#### WHAT YOU WILL DO:
Write down exactly the lines from the one with "631 226 7.90" to the end of the data, first and last included, and no others.

[Items from a dataset]

*** Block opens ***

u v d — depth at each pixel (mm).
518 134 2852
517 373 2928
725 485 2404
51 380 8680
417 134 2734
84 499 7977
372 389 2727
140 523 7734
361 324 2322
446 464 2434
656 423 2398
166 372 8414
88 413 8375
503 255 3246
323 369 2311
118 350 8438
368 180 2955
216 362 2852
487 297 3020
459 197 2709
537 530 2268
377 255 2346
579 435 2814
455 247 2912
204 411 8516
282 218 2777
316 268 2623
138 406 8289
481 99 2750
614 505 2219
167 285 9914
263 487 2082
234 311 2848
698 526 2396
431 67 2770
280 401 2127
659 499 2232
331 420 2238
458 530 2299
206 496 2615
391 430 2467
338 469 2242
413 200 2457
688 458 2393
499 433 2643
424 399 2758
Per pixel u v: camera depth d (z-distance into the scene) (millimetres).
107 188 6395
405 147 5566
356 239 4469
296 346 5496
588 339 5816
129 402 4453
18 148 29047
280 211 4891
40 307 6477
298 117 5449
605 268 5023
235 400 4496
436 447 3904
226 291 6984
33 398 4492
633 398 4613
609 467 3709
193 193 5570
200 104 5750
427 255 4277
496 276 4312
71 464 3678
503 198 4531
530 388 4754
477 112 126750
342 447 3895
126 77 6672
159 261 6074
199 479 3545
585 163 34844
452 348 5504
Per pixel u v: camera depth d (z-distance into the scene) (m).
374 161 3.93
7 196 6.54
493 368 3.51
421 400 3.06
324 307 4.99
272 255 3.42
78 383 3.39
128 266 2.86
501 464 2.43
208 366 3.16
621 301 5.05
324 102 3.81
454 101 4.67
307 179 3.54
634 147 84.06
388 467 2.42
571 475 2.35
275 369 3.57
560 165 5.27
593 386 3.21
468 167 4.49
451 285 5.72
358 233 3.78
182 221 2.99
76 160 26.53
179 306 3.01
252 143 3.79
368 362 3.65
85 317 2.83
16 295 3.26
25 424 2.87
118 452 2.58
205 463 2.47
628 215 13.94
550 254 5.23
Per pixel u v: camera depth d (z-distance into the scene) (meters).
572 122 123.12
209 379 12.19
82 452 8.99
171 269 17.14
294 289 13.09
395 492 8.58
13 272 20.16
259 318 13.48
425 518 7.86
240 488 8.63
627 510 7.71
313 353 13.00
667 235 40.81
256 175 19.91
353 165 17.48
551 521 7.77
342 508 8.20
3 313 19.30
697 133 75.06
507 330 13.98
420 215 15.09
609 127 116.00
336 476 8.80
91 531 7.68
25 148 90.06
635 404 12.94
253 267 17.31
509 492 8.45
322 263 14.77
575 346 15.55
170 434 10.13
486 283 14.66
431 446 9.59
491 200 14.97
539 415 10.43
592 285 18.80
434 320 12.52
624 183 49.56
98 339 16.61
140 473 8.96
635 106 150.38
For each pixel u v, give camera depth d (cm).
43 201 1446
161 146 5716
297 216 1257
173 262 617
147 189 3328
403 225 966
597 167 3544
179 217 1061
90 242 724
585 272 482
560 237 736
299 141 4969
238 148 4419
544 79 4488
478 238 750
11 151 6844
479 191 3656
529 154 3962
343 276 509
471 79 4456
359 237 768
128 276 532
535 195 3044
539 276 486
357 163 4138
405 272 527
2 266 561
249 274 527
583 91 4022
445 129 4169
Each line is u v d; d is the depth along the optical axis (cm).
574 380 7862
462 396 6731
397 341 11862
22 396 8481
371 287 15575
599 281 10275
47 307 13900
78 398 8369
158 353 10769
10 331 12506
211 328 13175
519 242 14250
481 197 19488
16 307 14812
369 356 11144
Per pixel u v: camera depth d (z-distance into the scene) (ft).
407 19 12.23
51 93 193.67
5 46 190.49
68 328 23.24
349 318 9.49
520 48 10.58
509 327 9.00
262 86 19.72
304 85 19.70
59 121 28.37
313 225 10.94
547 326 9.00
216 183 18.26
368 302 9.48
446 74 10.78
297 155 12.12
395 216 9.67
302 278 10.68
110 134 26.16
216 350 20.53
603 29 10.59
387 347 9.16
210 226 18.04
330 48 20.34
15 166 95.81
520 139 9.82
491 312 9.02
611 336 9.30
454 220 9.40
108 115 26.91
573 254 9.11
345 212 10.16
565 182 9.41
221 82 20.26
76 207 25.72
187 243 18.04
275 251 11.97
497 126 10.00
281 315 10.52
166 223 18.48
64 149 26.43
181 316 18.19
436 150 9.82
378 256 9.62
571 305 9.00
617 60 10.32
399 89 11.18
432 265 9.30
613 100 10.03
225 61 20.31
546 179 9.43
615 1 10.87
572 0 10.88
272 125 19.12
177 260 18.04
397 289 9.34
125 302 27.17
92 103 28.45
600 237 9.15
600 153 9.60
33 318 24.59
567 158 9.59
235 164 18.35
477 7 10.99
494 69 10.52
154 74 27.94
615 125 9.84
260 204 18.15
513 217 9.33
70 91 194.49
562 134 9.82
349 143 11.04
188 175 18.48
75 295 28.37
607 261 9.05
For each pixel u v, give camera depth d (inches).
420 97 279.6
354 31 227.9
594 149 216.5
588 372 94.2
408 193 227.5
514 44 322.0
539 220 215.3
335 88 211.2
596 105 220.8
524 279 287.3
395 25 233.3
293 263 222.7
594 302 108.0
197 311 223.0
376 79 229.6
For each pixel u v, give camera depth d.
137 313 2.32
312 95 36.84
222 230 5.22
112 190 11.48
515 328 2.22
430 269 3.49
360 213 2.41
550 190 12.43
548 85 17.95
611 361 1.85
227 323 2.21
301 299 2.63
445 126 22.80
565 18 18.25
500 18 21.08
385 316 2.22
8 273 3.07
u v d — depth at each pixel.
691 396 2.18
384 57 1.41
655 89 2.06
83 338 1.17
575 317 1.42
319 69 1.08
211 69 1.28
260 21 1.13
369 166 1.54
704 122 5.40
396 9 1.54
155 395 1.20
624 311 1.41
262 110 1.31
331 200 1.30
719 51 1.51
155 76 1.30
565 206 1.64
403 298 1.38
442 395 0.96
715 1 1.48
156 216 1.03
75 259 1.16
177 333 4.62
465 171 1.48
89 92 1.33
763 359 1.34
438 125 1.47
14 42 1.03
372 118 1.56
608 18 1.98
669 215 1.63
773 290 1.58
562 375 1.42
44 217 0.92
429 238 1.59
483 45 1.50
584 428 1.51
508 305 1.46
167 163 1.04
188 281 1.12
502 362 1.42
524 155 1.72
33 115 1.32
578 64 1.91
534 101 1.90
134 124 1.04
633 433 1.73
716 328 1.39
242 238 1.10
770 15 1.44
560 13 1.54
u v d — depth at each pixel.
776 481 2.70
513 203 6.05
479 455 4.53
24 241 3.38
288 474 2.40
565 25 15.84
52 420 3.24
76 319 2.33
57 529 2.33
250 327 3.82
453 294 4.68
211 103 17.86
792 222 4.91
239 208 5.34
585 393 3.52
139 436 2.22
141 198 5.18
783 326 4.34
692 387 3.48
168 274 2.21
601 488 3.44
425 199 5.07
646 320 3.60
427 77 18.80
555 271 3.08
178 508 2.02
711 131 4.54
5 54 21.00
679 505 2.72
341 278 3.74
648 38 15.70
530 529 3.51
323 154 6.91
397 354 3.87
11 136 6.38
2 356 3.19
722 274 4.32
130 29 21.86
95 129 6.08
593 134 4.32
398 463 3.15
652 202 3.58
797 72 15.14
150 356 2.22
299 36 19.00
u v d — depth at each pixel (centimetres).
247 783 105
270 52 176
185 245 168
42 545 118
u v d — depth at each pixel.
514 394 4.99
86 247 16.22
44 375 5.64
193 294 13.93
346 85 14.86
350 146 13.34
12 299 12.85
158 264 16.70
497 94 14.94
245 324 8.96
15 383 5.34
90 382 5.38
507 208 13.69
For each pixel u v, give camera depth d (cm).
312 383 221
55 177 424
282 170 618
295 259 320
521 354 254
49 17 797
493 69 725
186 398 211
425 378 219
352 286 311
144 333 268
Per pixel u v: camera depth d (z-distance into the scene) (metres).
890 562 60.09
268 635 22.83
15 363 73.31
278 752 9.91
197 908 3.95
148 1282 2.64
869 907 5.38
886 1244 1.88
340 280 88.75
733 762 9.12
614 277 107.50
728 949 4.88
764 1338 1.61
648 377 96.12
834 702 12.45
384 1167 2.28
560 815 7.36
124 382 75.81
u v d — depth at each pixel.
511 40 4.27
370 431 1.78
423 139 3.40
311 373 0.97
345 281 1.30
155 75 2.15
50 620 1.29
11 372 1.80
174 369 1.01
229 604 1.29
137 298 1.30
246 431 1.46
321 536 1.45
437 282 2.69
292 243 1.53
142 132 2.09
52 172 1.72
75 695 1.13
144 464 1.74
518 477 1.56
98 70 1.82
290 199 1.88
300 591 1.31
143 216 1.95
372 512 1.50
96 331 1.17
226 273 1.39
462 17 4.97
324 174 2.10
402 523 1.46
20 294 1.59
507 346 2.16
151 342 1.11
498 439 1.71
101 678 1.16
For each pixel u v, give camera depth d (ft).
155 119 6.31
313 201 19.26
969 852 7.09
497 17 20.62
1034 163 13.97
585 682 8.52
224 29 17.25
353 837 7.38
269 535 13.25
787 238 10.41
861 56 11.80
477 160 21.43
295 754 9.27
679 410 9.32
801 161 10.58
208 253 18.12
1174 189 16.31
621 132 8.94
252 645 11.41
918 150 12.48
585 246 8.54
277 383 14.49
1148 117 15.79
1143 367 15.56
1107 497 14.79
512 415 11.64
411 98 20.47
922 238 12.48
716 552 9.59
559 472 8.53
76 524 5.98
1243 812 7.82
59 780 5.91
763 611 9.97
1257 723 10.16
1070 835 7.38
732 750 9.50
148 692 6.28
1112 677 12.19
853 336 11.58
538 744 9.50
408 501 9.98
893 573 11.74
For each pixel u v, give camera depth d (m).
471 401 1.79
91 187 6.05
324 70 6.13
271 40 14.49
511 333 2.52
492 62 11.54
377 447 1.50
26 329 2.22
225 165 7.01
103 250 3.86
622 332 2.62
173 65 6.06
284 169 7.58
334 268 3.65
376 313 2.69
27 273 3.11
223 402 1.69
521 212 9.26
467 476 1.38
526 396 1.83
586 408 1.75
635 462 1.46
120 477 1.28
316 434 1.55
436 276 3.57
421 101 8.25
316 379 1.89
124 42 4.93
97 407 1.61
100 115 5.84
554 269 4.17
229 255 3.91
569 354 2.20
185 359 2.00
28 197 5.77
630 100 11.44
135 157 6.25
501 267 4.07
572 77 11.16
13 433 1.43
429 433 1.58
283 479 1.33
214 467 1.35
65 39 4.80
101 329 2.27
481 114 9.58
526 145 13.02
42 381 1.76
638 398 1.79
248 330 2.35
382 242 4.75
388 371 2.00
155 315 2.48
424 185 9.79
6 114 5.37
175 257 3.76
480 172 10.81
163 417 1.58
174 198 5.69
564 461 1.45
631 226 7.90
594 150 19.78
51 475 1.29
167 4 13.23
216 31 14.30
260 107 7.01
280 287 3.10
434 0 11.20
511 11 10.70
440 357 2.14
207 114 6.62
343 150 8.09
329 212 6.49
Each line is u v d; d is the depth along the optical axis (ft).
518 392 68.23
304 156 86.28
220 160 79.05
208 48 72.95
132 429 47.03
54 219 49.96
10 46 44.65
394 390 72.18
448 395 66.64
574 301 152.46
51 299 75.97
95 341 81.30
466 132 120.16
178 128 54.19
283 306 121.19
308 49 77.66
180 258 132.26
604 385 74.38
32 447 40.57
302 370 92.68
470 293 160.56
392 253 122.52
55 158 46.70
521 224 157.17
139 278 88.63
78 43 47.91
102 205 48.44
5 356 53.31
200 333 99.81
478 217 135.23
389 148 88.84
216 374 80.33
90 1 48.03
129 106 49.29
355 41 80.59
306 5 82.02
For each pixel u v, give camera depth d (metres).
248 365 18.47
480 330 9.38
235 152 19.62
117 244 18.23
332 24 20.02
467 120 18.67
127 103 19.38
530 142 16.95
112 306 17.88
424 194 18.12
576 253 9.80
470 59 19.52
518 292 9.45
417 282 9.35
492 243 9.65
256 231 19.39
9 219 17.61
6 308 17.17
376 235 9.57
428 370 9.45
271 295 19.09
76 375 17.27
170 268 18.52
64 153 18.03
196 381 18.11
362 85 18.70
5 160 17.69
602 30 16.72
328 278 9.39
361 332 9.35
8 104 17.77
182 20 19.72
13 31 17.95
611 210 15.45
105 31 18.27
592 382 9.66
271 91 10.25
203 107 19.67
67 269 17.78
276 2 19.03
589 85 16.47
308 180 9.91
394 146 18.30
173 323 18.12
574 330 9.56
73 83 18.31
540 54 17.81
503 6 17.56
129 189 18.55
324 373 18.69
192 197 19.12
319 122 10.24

*** Block closes ***

#### WRITTEN SOLUTION:
631 226 7.90
594 150 19.78
51 475 1.29
167 4 13.23
216 31 14.30
260 107 7.01
280 287 3.10
434 0 11.20
511 11 10.70
440 357 2.14
207 114 6.62
343 150 8.09
329 212 6.49
Each line is u v d; d is the depth along the optical axis (ft).
518 392 68.23
304 156 86.28
220 160 79.05
208 48 72.95
132 429 47.03
54 219 49.96
10 46 44.65
394 390 72.18
448 395 66.64
574 301 152.46
51 299 75.97
95 341 81.30
466 132 120.16
178 128 54.19
283 306 121.19
308 49 77.66
180 258 132.26
604 385 74.38
32 447 40.57
302 370 92.68
470 293 160.56
392 253 122.52
55 158 46.70
521 224 157.17
139 278 88.63
78 43 47.91
102 205 48.44
5 356 53.31
200 333 99.81
478 217 135.23
389 148 88.84
216 374 80.33
90 1 48.03
129 106 49.29
355 41 80.59
306 5 82.02
For each pixel u v, give camera depth d (metres).
248 365 18.47
480 330 9.38
235 152 19.62
117 244 18.23
332 24 20.02
467 120 18.67
127 103 19.38
530 142 16.95
112 306 17.88
424 194 18.12
576 253 9.80
470 59 19.52
518 292 9.45
417 282 9.35
492 243 9.65
256 231 19.39
9 219 17.61
6 308 17.17
376 235 9.57
428 370 9.45
271 295 19.09
76 375 17.27
170 268 18.52
64 153 18.03
196 381 18.11
362 85 18.70
5 160 17.69
602 30 16.72
328 278 9.39
361 332 9.35
8 104 17.77
182 20 19.72
13 31 17.95
611 210 15.45
105 31 18.27
592 382 9.66
271 91 10.25
203 107 19.67
67 269 17.78
276 2 19.03
589 85 16.47
308 180 9.91
394 146 18.30
173 323 18.12
574 330 9.56
73 83 18.31
540 54 17.81
503 6 17.56
129 189 18.55
324 373 18.69
192 197 19.12
319 122 10.24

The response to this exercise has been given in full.